Tajsa - Yesterday and Tomorrow
Krzysztof Gil


installation
2018
steel, wood, jute, canvas, board, chalk, pastel, ink, wax, soot, hair, soil, audio file
Production: Henryk gallery


Anti-Roma legislation justifying the aversion towards the Roma and legalizing their persecution started to be drawn up in Europe as early as in the 15th century. In Adam Bartosz's book Nie bój się Cygana (Do Not Fear the Gypsy) we read that the first laws were issued in Lucerne in 1471. At the close of the 15th century, the nomadic lifestyle of the Roma was also banned in Spain. In the early 16th century, under the law introduced by Roman Emperor Maximilian I Habsburg, the captured Roma were subject to torture and extermination. At that time the Roma were also legally banished from England, Denmark, Finland, France and Scotland. These persecutions in the majesty of the law reached their peak in the centuries that followed, when the Roma were literally hunted (German Heidenjachten, "heathen hunt"). The hunts assumed the shape of a battue, a source of pleasure to the hunters. There is an excerpt from a 17th-century German chronicle, which reads: “one beautiful stag was slain, five does, three sizeable wild boars, nine smaller boars, two male gypsies, one female and one baby gypsy.” It is safe to assume that similar crimes were committed frequently. After all, in the face of growing persecution of the Roma, the only place of refuge for them was the forest. These hunts remained popular in Western Europe until the 19th century and were regarded as a form of public entertainment.

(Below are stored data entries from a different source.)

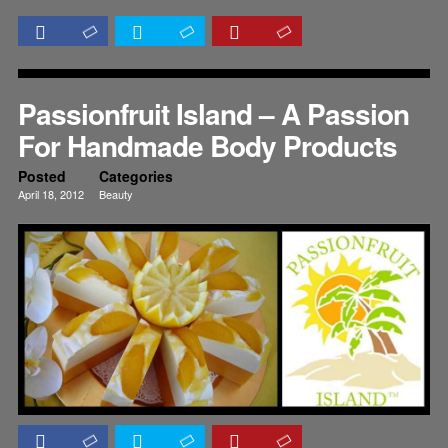
Passionfruit Island – A Passion
For Handmade Body Products
Posted
Categories
April 18, 2012
Beauty
Reviews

It is exactly this chronicle record that has inspired the work of Krzysztof Gil. The Polish-Romani artist has produced an installation composed of a cubic shed put together from pieces of wood and fabric, alluding to traditional temporary houses erected by the Roma. Inside the room, the artist installed a panoramic painting, a white-crayon drawing depicting a scene of game display. The image, which follows the representational convention for hunting trophies, is composed of portraits of hunters dressed in modern outfits. All images used by the artist have been appropriated from the paintings of the old masters. The composition centre holds, amidst hunted game, a torso of a shut-down Roma.